Berichtspflichten für institutionelle Anleger, Vermögensverwalter und Stimmrechtsberater
Die Reform enthält Definitionen und umfangreiche Offenlegungs-, Mitteilungs- und Berichtspflichten der institutionellen Anleger, Vermögensverwalter und Stimmrechtsinhaber (§§ 134a bis d AktG).
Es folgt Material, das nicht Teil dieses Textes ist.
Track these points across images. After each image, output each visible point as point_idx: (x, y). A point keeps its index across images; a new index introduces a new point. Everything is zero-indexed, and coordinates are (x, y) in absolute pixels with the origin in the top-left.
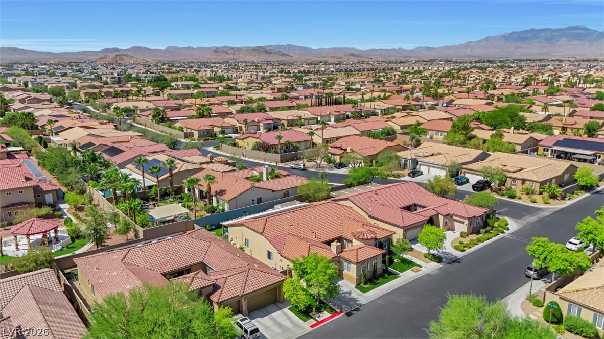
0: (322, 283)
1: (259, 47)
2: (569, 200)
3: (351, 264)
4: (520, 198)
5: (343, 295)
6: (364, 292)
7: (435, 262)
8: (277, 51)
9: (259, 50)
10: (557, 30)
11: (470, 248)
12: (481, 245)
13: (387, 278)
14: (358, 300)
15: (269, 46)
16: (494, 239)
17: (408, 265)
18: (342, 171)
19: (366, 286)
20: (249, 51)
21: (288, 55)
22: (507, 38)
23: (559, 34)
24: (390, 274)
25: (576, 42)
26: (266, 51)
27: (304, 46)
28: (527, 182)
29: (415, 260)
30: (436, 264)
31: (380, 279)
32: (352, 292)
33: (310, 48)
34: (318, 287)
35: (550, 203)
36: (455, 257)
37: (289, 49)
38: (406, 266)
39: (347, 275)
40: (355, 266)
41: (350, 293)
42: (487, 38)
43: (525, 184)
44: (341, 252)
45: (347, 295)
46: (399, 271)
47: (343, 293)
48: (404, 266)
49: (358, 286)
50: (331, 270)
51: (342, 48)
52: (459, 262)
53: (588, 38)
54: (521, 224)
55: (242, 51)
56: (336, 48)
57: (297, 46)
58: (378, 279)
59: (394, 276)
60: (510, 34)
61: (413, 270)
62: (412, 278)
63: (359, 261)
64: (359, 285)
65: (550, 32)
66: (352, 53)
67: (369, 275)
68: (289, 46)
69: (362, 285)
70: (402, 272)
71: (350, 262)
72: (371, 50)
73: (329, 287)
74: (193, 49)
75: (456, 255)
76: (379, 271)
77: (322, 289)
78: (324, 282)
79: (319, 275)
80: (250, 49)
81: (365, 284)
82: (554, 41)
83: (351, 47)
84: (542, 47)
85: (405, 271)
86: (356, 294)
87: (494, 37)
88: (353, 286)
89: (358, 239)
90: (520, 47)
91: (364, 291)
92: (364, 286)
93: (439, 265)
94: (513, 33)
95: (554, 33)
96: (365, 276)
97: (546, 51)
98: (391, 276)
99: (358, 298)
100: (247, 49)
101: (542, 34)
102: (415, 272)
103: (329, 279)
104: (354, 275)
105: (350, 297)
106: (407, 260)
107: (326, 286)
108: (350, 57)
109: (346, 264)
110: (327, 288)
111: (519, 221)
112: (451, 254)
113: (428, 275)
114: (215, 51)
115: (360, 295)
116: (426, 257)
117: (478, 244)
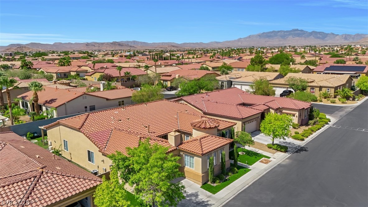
0: (158, 185)
1: (115, 42)
2: (358, 100)
3: (195, 158)
4: (321, 101)
5: (188, 199)
6: (214, 193)
7: (281, 151)
8: (126, 44)
9: (115, 44)
10: (287, 32)
11: (307, 137)
12: (315, 135)
13: (237, 173)
14: (209, 203)
15: (121, 42)
16: (323, 129)
17: (254, 156)
18: (173, 92)
19: (215, 185)
20: (109, 44)
21: (134, 47)
22: (260, 36)
23: (288, 33)
24: (240, 167)
25: (298, 38)
26: (120, 44)
27: (143, 42)
28: (323, 89)
29: (260, 152)
30: (283, 154)
31: (230, 174)
32: (199, 193)
33: (147, 43)
34: (152, 191)
35: (346, 103)
36: (299, 146)
37: (134, 43)
38: (253, 158)
39: (190, 172)
40: (201, 159)
41: (196, 195)
42: (249, 36)
43: (321, 90)
44: (181, 144)
45: (193, 198)
46: (248, 164)
47: (188, 196)
48: (250, 158)
49: (205, 185)
50: (170, 163)
51: (167, 43)
52: (305, 150)
53: (303, 35)
54: (337, 117)
55: (105, 44)
56: (163, 43)
57: (139, 42)
58: (227, 175)
59: (244, 169)
60: (262, 34)
61: (261, 162)
62: (265, 170)
63: (204, 152)
64: (205, 183)
65: (283, 32)
66: (173, 45)
67: (217, 170)
68: (134, 42)
69: (209, 183)
70: (251, 165)
71: (192, 155)
72: (184, 44)
73: (168, 189)
74: (72, 44)
75: (299, 144)
76: (227, 165)
77: (159, 194)
78: (161, 183)
79: (151, 172)
80: (109, 43)
81: (214, 182)
82: (286, 37)
83: (172, 42)
84: (279, 41)
85: (254, 163)
86: (204, 196)
87: (253, 36)
88: (199, 186)
89: (199, 129)
90: (268, 41)
91: (214, 191)
92: (212, 185)
93: (287, 155)
94: (264, 33)
95: (285, 33)
96: (213, 172)
97: (282, 43)
98: (241, 170)
99: (208, 201)
100: (108, 44)
101: (279, 34)
102: (265, 163)
103: (168, 177)
104: (199, 171)
105: (197, 200)
106: (252, 152)
107: (164, 189)
108: (172, 47)
109: (187, 159)
110: (165, 193)
111: (332, 115)
112: (294, 144)
113: (280, 165)
114: (87, 45)
115: (209, 197)
116: (271, 148)
117: (312, 134)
Institutionelle Anleger und Vermögensverwalter müssen jährlich einen Bericht veröffentlichen, in dem sie im Kern ihre Arbeit beschreiben, § 134 b AktG. So müssen sie etwa informieren
- wie sie auf Portfoliogesellschaften Einfluss nehmen,
- wie sie Aktionärsrechte für ihre Anlagestrategie einsetzen,
- wie sie sich mit den Gesellschaftsorganen und Interessenträgern der Gesellschaft austauschen,
- wie sie mit anderen Aktionären zusammenarbeiten,
- wie ihr Abstimmungsverhalten aussieht und
- ihre Anlagestrategie und -entscheidungen.
Stimmrechtsberater berichten ebenfalls jährlich. U.a. müssen sie folgende Mitteilungen machen:
- eine Erklärung, ob und wie weit sie den Verhaltenskodex eingehalten haben,
- zu den eingesetzten Methoden, Modellen und Hauptinformationsquellen,
- zur Qualitätssicherung,
- zur Stimmrechtspolitik für die einzelnen Märkte,
- wie sie nationale Marktbedingungen, rechtliche, regulatorische und unternehmensspezifische Bedingungen berücksichtigen.
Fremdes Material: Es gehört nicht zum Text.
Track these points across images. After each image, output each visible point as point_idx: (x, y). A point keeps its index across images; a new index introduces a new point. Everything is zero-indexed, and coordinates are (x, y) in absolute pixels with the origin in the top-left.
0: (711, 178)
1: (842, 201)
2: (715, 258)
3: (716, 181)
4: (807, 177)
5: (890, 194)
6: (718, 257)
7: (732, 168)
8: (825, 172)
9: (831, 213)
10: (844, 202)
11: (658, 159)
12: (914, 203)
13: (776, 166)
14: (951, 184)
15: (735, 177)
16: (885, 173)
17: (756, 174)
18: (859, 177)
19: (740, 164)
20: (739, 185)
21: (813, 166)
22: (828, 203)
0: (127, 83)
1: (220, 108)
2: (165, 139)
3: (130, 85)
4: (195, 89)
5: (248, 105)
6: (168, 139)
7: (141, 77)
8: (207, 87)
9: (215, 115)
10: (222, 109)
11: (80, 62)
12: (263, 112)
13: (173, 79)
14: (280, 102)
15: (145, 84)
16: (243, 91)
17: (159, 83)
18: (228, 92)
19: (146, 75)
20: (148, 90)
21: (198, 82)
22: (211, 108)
Empfindliche Geldbußen, wenn Informationspflichten nicht eingehalten werden
Der Gesetzgeber möchte die Einhaltung der neuen
- Offenlegungs-,
- Auskunfts-,
- Berichts-
- und Mitteilungspflichten
absichern. Dies findet – für den Fall eines Verstoßes - Niederschlag im Ordnungswidrigkeiten-Katalog des Aktiengesetzes (Ergänzung von § 405 AktG). Geahndet als Verstoß werden
- nicht richtige,
- nicht vollständige oder
- nicht rechtzeitig übermittelte Informationen.
Die Geldbuße kann gem. §405 Abs. 4 AktG bis zu 25.000 Euro betragen.
Hintergrund:
Auch das Thema Vorstandsvergütung wurde schon in vielen Gesetzgebungsvorhaben aufgegriffen.
Unbestritten sind die Vorstandsvergütungen im Verhältnis zu den Gehältern der Arbeitnehmer in den vergangenen Jahren ungleich stärker angestiegen.
Das führt nicht nur im Zusammenhang mit Armutsberichten und Rentenängsten zu gesellschaftlichen Diskussionen. Auch die Gesetzgebung griff das Thema schon mehrfach auf. Diesmal kam der zwingende Anstoß von der EU.
- In den Jahren 1980 bis 1990 lag das Jahresgehalt eines Aktienvorstandes im Durchschnitt um das 15-fache höher als das eines durchschnittlichen Arbeitnehmers des gleichen Unternehmens.
- Zehn Jahre später stieg die Differenz auf das 20-fache,
- bis zum Jahr 2005 auf das 40-fache
- und bis heute auf das ca. 50-fache.